After several hours of debate over two days, House lawmakers voted Wednesday to tentatively approve new requirements and new penalties for people receiving food stamp benefits.
Posted 2016-06-15T21:14:31+00:00 - Updated 2016-06-15T23:01:46+00:00
Lottery winners targeted in plan to ferret out food stamp fraud

After several hours of debate over two days, House lawmakers voted Wednesday to tentatively approve new requirements and new penalties for people receiving food stamp benefits.

Under House Bill 1047, the state lottery would be required to report anyone winning more than $2,250 to the Department of Health and Human Services to be cross-checked against a list of people receiving food stamp benefits. If winners are enrolled in the assistance program, their cases would be reviewed to determine whether they're still eligible for benefits.

"The main reason is to protect the long-term viability of the program, to be good stewards and to understand that it’s important that the people who truly need the benefits are the ones getting them," said sponsor Rep. Bert Jones, R-Rockingham. "We’re just trying to weed out opportunities where there may be fraud or abuse."

As initially presented to the House, the proposal would also have suspended or ended benefits for the entire household, including children, if an adult in that household broke the program rules. That would include work requirements passed last year for able-bodied adults without dependents.

"That has been one of the most popular things that we have done is reinstate those requirements," Jones said Tuesday. "This law just puts a little bit of teeth on this to set this qualification. The federal standard penalty should apply, and this would cause that to happen."

But Democrats and some Republicans expressed concern about holding children accountable for adults' mistakes.

"Wait a minute, now. You're getting ready to create something else when you do this to children," said Rep. Garland Pierce, D-Scotland. "Now you've got parents (who) can't feed their children. Social services is going to step in and take the children, then you and I are going to have to pay to put them in a foster home. It's just a vicious cycle that should not be there."

The House voted unanimously Wednesday to amend the bill to clarify that only a recipient, not his or her household, could have benefits cut off for non-compliance with program rules.

Lawmakers also added a requirement to the bill that DHHS must report every year on the number of lottery winners recertified, fraud cases caught and federal money saved. The amendment, authored by Rep. Jean Farmer-Butterfield, D- Edgecombe, was agreed to by Jones.

"I think we’re delighted for them to be able to report the savings. Whatever savings we get, I think it’s worth it. We’re simply asking people to comply with the law," Jones said.

An attempt to raise the lottery winner reporting limit from $2,250 to $5,000 failed, even with some Republican support.

"That’s $40 a week for a poor family. I hope that we will all be compassionate," argued Rep. Pat McElraft, R-Carteret. "It’ll help.

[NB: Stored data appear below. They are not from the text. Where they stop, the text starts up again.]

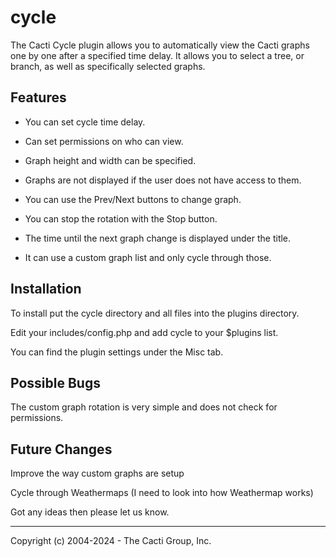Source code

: # cycle

The Cacti Cycle plugin allows you to automatically view the Cacti graphs one by
one after a specified time delay.  It allows you to select a tree, or branch, as
well as specifically selected graphs.

## Features

* You can set cycle time delay.

* Can set permissions on who can view.

* Graph height and width can be specified.

* Graphs are not displayed if the user does not have access to them.

* You can use the Prev/Next buttons to change graph.

* You can stop the rotation with the Stop button.

* The time until the next graph change is displayed under the title.

* It can use a custom graph list and only cycle through those.

## Installation

To install put the cycle directory and all files into the plugins directory.

Edit your includes/config.php and add cycle to your $plugins list.

You can find the plugin settings under the Misc tab.

## Possible Bugs

The custom graph rotation is very simple and does not check for permissions.

## Future Changes

Improve the way custom graphs are setup

Cycle through Weathermaps (I need to look into how Weathermap works)

Got any ideas then please let us know.

-----------------------------------------------
Copyright (c) 2004-2024 - The Cacti Group, Inc.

It’ll still bring in more money, and it won’t hurt poor people."

Jones said he chose the $2,250 threshold because it's also the threshold for reporting lottery winners to the Internal Revenue Service, so lottery officials are already tasked with printing out 1099 forms for them.

"If a person wins the lottery, they may or they may not remain eligible for this government assistance. It’s not some arbitrary number that we took out of the air," Jones argued. "Some states use $600."

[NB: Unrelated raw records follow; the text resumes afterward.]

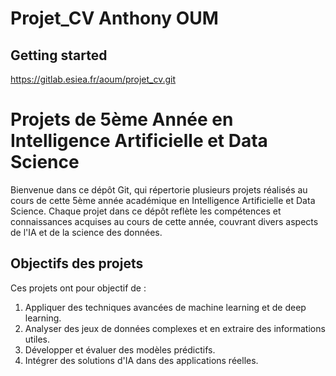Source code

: # Projet_CV Anthony OUM

## Getting started
https://gitlab.esiea.fr/aoum/projet_cv.git

# Projets de 5ème Année en Intelligence Artificielle et Data Science

Bienvenue dans ce dépôt Git, qui répertorie plusieurs projets réalisés au cours de cette 5ème année académique en Intelligence Artificielle et Data Science. Chaque projet dans ce dépôt reflète les compétences et connaissances acquises au cours de cette année, couvrant divers aspects de l'IA et de la science des données.

## Objectifs des projets

Ces projets ont pour objectif de :

1. Appliquer des techniques avancées de machine learning et de deep learning.
2. Analyser des jeux de données complexes et en extraire des informations utiles.
3. Développer et évaluer des modèles prédictifs.
4. Intégrer des solutions d'IA dans des applications réelles.

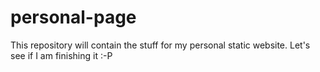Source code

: # personal-page
This repository will contain the stuff for my personal static website. Let's see if I am finishing it :-P
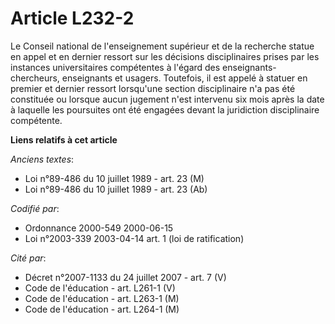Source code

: # Article L232-2

Le Conseil national de l'enseignement supérieur et de la recherche statue en appel et en dernier ressort sur les décisions
disciplinaires prises par les instances universitaires compétentes à l'égard des enseignants-chercheurs, enseignants et
usagers. Toutefois, il est appelé à statuer en premier et dernier ressort lorsqu'une section disciplinaire n'a pas été
constituée ou lorsque aucun jugement n'est intervenu six mois après la date à laquelle les poursuites ont été engagées devant
la juridiction disciplinaire compétente.

**Liens relatifs à cet article**

_Anciens textes_:

  - Loi n°89-486 du 10 juillet 1989 - art. 23 (M)
  - Loi n°89-486 du 10 juillet 1989 - art. 23 (Ab)

_Codifié par_:

  - Ordonnance 2000-549 2000-06-15
  - Loi n°2003-339 2003-04-14 art. 1 (loi de ratification)

_Cité par_:

  - Décret n°2007-1133 du 24 juillet 2007 - art. 7 (V)
  - Code de l'éducation - art. L261-1 (V)
  - Code de l'éducation - art. L263-1 (M)
  - Code de l'éducation - art. L264-1 (M)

Democrats protested that the changes overall would more likely hurt those who can least afford it, rather than finding fraud.

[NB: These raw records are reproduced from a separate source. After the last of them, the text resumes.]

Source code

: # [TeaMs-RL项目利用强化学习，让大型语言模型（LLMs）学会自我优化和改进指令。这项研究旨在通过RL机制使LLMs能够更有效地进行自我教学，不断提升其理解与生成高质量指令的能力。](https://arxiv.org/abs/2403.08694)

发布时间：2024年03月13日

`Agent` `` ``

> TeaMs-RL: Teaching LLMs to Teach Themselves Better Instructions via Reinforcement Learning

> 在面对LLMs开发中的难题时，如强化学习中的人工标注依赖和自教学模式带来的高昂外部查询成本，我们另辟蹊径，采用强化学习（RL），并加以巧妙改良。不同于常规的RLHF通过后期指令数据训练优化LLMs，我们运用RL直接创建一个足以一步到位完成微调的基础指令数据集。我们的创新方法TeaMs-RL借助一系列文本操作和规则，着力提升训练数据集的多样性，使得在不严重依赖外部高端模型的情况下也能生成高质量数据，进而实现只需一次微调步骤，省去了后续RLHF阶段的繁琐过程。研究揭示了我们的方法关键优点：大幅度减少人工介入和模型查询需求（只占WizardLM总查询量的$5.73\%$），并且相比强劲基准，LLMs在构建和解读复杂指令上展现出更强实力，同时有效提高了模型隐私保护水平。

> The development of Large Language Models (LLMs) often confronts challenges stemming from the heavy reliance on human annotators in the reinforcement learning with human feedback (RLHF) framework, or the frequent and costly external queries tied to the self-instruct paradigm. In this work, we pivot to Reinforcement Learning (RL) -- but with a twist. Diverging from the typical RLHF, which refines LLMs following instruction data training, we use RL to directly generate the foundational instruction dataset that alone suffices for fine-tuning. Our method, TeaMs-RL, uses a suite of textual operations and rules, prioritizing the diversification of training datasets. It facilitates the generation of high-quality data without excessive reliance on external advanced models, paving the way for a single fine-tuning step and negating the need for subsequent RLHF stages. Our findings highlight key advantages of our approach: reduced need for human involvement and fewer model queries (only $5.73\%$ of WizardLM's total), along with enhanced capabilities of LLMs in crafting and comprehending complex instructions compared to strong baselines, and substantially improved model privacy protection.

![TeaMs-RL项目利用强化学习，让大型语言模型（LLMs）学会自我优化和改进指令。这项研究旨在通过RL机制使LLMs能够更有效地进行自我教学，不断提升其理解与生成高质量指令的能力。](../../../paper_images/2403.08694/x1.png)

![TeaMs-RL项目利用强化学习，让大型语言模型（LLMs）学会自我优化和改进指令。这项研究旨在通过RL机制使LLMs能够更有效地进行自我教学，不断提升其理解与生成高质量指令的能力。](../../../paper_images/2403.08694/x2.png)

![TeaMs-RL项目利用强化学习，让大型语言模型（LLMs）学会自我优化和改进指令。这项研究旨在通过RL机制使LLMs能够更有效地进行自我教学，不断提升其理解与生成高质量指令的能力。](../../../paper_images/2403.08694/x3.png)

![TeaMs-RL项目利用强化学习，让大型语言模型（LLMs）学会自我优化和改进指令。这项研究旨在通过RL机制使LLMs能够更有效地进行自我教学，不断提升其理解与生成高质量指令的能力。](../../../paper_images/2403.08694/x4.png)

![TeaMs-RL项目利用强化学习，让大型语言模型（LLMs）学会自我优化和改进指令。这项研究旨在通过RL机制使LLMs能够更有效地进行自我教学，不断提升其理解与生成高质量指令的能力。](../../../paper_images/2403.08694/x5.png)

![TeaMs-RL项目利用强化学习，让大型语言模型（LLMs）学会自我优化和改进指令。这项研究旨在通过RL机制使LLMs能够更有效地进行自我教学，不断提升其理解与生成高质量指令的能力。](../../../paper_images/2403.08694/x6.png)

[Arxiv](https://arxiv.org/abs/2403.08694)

Rep. Larry Hall, D-Durham, said nine counties still don't have worker training programs to help food benefit recipients meet the work requirement.

"When we have that work requirement, we should facilitate people’s ability to be in programs to do it," Hall argued. "Our counties and our folks don’t match up with the policies that we’re making, and they’re not always in their best interest."

The measure passed 75-38, and is scheduled for its final vote Thursday. After that, it goes to the Senate.